(Given passage)
OK, so some of this week’s questions are: Is there evidence that multimedia aids in learning? What is it? Do games impact learning? Does creating multimedia, rather than viewing or interacting with it, play a role in learning?
So as I mentioned in my introduction, I work at a Swedish high school called Viktor Rydberg. We have a jr. high as well, and we share the same building. VRG has had a 1-1 laptop programme for about 5-6 years now, and the school often makes the news for its apparently progressive IT profile. That, compounded with Sweden’s apparently progressive brand in the world, means we often get launched right into the international media. The latest news about VRG has made its way to Gizmag, Edudemic and lots of other techno-centric educational websites. Our jr high has put mandatory Minecraft classes on the curriculum for 13 year olds. You can read more about this on Edudemic here. The Gizmag article is here. According to the teacher in charge of these classes, “They learn about city planning, environmental issues, getting things done, and even how to plan for the future,” (Monika Ekman in Gizmag).
In looking around for responses to this, I find the majority of educators writing about Minecraft in the classroom are immensely positive about it, because it is engaging and motivating. It meets kids where they are. They seem to also be able to list certain skill sets and curricular goals Minecraft can meet. I have even found a graduate student who is working on gamification in the classroom, who posts glowingly about Minecraft here.
So, why… why… does it give make me feel so uneasy? I am the mum of a 9 year old boy. During a recent bout of illness, we dropped his screentime limits, and I witnessed his descent into a Minecraft world that was all-consuming. I don’t think he even stopped to pee. I find as parents we have to work hard to keep him away from screens all the time, so there’s hockey and guitar and swimming and soccer (and boy are we tired…). If I found out that he was being given compulsory Minecraft classes at school, I would likely protest. I think the balance in his life would have tipped too far into a virtual world, and that his ability to connect with and imagine the real world would be in jeopardy. I know he enjoys it, I am just not entirely certain about what he is getting out of it.
(End Given passage)
(Data provided)
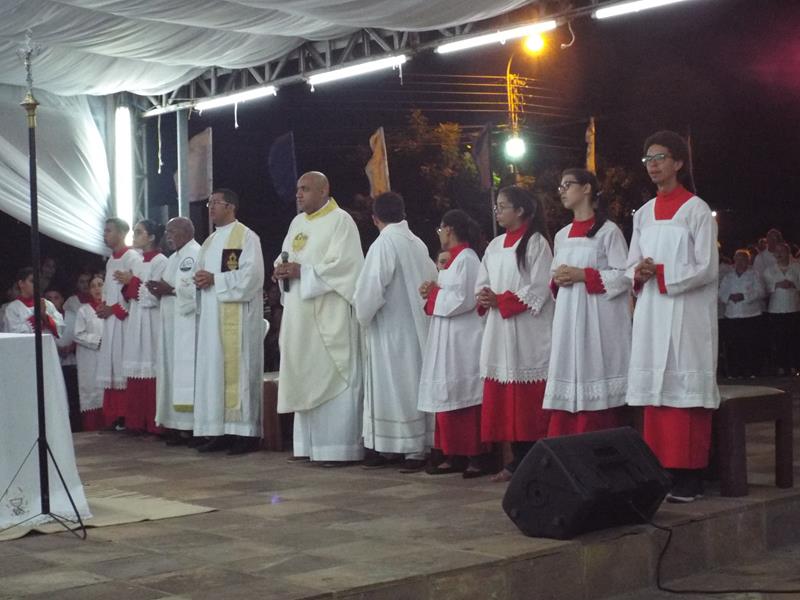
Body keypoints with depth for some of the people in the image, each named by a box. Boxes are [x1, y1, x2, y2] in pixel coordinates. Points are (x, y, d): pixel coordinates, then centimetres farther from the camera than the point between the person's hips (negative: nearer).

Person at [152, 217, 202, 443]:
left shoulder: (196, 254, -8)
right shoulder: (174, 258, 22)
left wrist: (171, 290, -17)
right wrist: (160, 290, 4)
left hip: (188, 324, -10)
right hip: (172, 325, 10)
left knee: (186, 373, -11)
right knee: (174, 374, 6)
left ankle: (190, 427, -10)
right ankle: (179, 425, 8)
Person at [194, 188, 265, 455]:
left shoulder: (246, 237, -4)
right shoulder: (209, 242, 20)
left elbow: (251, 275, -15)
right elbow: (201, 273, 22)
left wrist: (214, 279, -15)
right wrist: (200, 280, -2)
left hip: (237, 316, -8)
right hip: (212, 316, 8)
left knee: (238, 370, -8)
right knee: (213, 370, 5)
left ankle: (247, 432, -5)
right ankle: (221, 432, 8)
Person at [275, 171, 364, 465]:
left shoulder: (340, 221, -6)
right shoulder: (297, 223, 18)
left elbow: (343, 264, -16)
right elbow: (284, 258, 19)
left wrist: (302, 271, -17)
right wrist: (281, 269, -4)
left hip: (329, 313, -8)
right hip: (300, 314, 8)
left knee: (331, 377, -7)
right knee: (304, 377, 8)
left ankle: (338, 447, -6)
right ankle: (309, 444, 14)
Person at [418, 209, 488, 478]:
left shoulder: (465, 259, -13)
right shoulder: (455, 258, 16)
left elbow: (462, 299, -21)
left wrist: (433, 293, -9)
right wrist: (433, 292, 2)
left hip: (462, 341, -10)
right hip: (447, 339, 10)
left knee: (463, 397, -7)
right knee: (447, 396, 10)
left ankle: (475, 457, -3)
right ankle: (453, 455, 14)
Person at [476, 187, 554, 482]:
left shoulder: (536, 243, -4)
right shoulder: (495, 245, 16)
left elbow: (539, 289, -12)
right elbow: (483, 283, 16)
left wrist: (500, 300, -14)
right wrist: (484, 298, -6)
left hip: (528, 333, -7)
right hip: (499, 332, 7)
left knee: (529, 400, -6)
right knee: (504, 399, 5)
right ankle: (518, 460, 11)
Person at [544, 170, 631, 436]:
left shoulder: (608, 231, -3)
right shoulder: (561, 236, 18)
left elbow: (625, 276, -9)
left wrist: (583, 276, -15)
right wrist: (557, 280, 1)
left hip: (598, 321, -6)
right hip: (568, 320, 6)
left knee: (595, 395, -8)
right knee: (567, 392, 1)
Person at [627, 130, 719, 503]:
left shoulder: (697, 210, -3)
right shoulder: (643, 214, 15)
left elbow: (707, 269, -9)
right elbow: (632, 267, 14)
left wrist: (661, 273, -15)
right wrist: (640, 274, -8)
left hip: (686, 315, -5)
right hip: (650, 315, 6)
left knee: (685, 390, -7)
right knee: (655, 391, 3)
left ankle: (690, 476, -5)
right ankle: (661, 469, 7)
(End Data provided)
(Data provided)
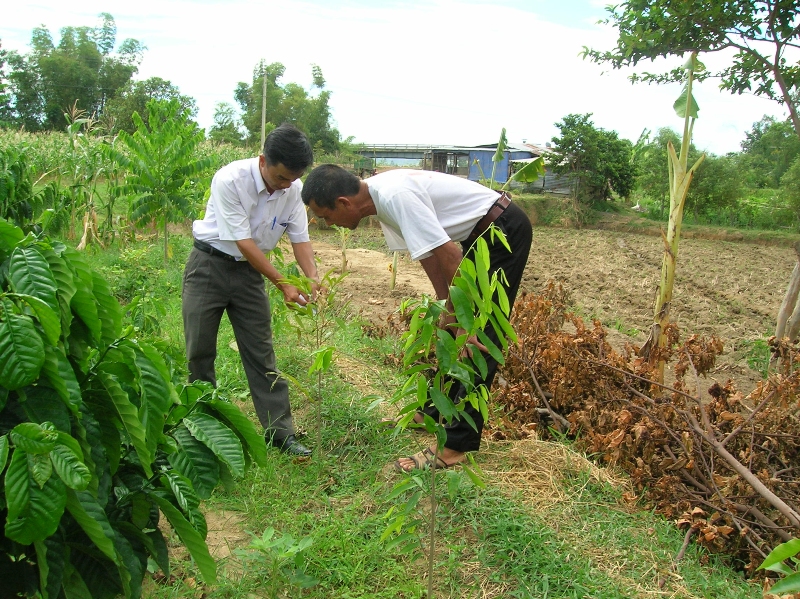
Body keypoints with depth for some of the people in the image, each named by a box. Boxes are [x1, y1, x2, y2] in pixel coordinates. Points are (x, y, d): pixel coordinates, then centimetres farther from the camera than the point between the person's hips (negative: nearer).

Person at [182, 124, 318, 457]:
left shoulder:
(End Data provided)
Reproduce the post above about Minecraft in the classroom in full, word for word and unchanged.

OK, so some of this week’s questions are: Is there evidence that multimedia aids in learning? What is it? Do games impact learning? Does creating multimedia, rather than viewing or interacting with it, play a role in learning?
So as I mentioned in my introduction, I work at a Swedish high school called Viktor Rydberg. We have a jr. high as well, and we share the same building. VRG has had a 1-1 laptop programme for about 5-6 years now, and the school often makes the news for its apparently progressive IT profile. That, compounded with Sweden’s apparently progressive brand in the world, means we often get launched right into the international media. The latest news about VRG has made its way to Gizmag, Edudemic and lots of other techno-centric educational websites. Our jr high has put mandatory Minecraft classes on the curriculum for 13 year olds. You can read more about this on Edudemic here. The Gizmag article is here. According to the teacher in charge of these classes, “They learn about city planning, environmental issues, getting things done, and even how to plan for the future,” (Monika Ekman in Gizmag).
In looking around for responses to this, I find the majority of educators writing about Minecraft in the classroom are immensely positive about it, because it is engaging and motivating. It meets kids where they are. They seem to also be able to list certain skill sets and curricular goals Minecraft can meet. I have even found a graduate student who is working on gamification in the classroom, who posts glowingly about Minecraft here.
So, why… why… does it give make me feel so uneasy? I am the mum of a 9 year old boy. During a recent bout of illness, we dropped his screentime limits, and I witnessed his descent into a Minecraft world that was all-consuming. I don’t think he even stopped to pee. I find as parents we have to work hard to keep him away from screens all the time, so there’s hockey and guitar and swimming and soccer (and boy are we tired…). If I found out that he was being given compulsory Minecraft classes at school, I would likely protest. I think the balance in his life would have tipped too far into a virtual world, and that his ability to connect with and imagine the real world would be in jeopardy. I know he enjoys it, I am just not entirely certain about what he is getting out of it.